■ **Excerto fornecido**:
---*---

A política cultural do governo do PS não trouxe, no essencial, nenhuma viragem em relação ao desastroso percurso de décadas que nos conduziu até aqui. 

Permanecem as linhas essenciais de desvalorização, de empobrecimento, de elitização, de desresponsabilização e de investimento anémico na actividade cultural. Permanece a degradação do trabalho cultural. Permanece o conflito com o imperativo constitucional de democratização da cultura, que obriga o Estado a disponibilizar os meios à altura dessa missão e das necessidades do povo português. 

Em dois anos, não se verificaram passos sérios no sentido inverso ao das políticas do passado. Não foram e não são apresentadas metas concretas que apontem para um patamar de financiamento substancialmente diferente, adequado às exigências da actividade cultural, consistente com o papel da cultura na sociedade. Continuamos a perder tempo.

---*---

■ **O que fazer**: Por favor, transcreva integralmente o excerto sobre a política cultural do governo do PS. A listagem não faz falta para este exercício.

■ **Entradas listadas**:
---*---

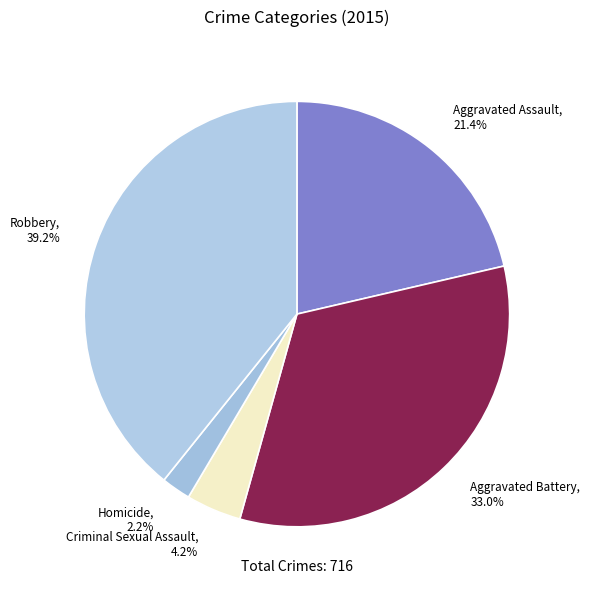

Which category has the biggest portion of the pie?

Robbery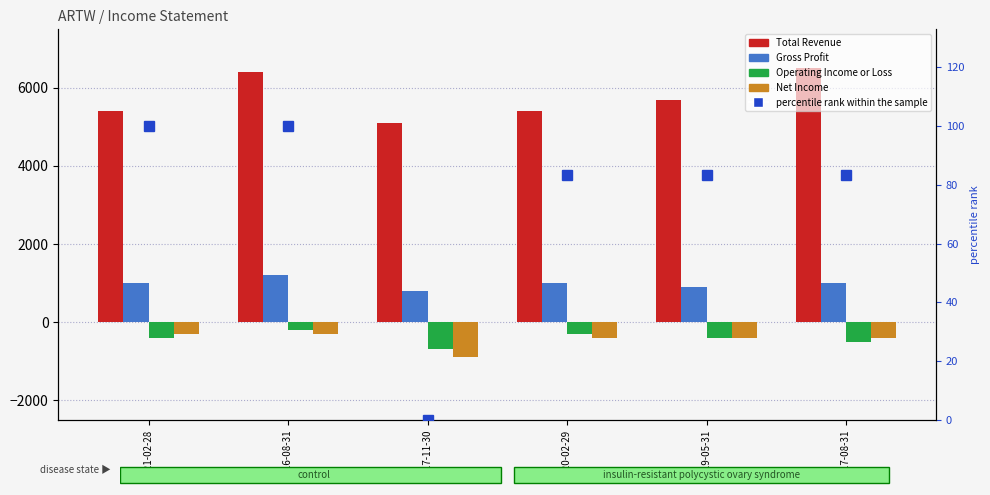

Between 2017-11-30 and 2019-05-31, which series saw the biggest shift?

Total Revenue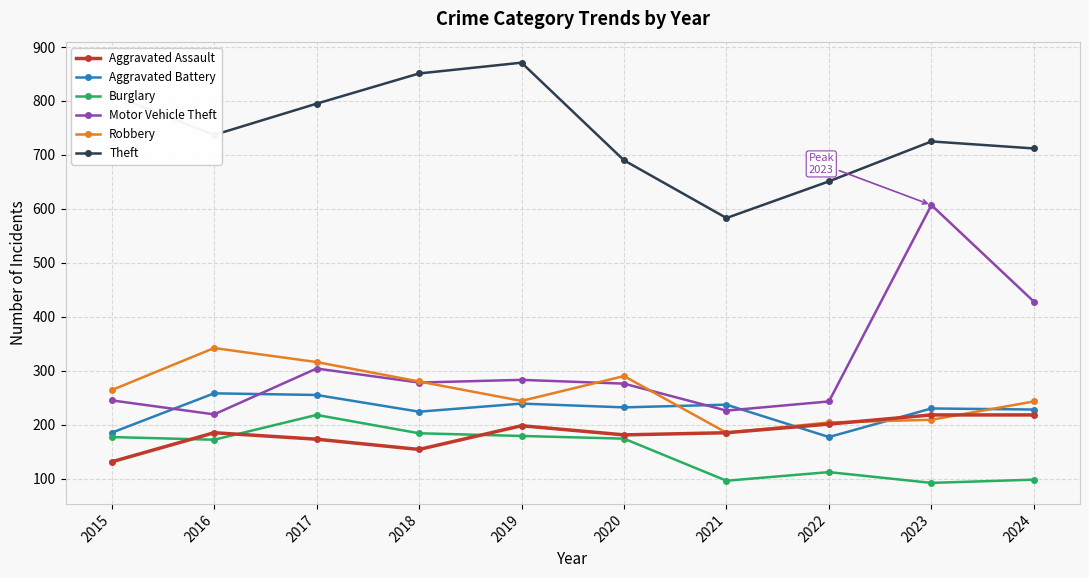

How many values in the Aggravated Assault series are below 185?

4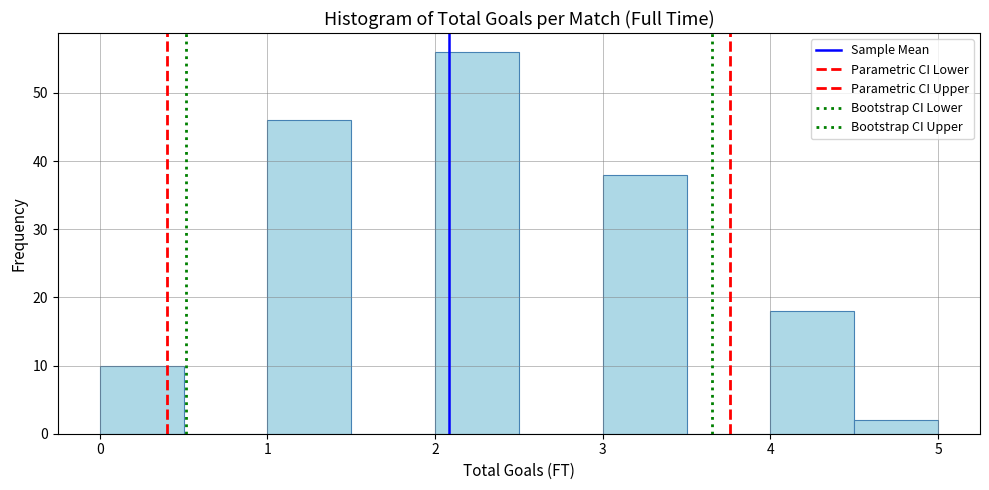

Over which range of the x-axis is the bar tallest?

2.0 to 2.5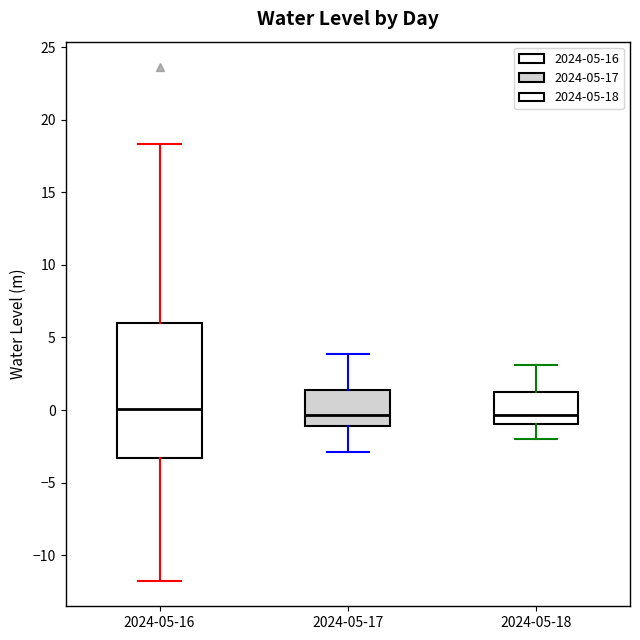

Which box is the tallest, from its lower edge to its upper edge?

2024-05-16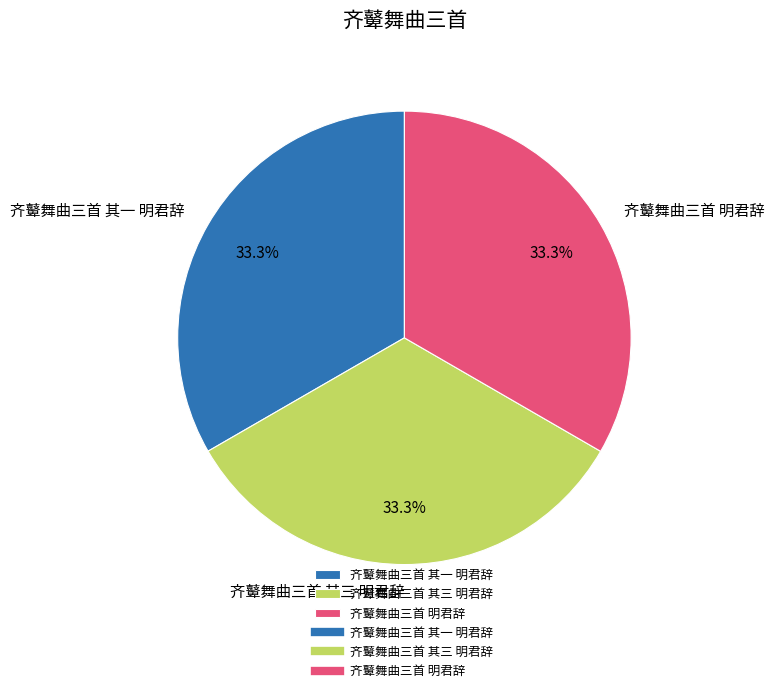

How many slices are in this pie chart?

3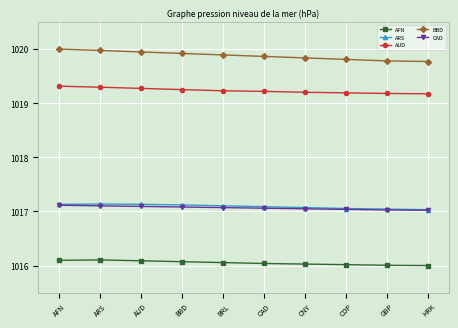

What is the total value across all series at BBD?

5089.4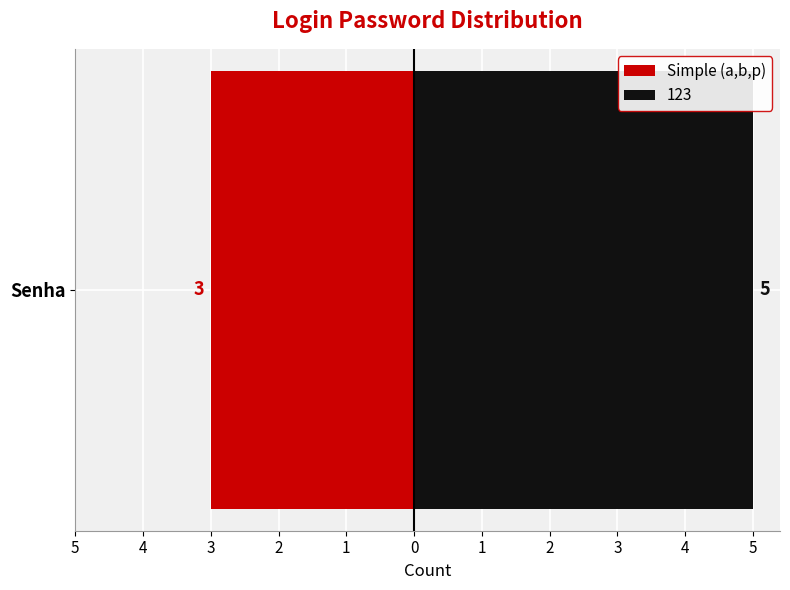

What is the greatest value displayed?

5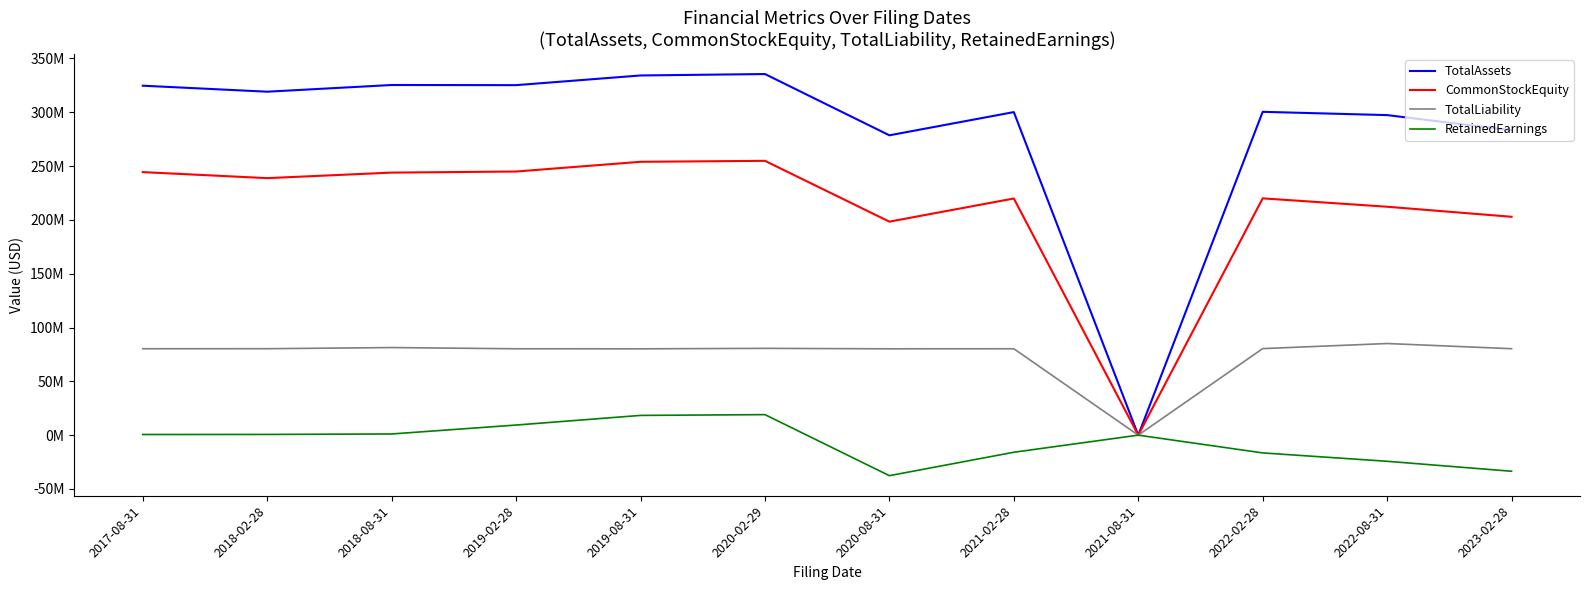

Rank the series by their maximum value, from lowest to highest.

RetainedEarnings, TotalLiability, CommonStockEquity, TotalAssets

---*---

■ **Exercício concluído**:
A política cultural do governo do PS não trouxe, no essencial, nenhuma viragem em relação ao desastroso percurso de décadas que nos conduziu até aqui. 

Permanecem as linhas essenciais de desvalorização, de empobrecimento, de elitização, de desresponsabilização e de investimento anémico na actividade cultural. Permanece a degradação do trabalho cultural. Permanece o conflito com o imperativo constitucional de democratização da cultura, que obriga o Estado a disponibilizar os meios à altura dessa missão e das necessidades do povo português. 

Em dois anos, não se verificaram passos sérios no sentido inverso ao das políticas do passado. Não foram e não são apresentadas metas concretas que apontem para um patamar de financiamento substancialmente diferente, adequado às exigências da actividade cultural, consistente com o papel da cultura na sociedade. Continuamos a perder tempo.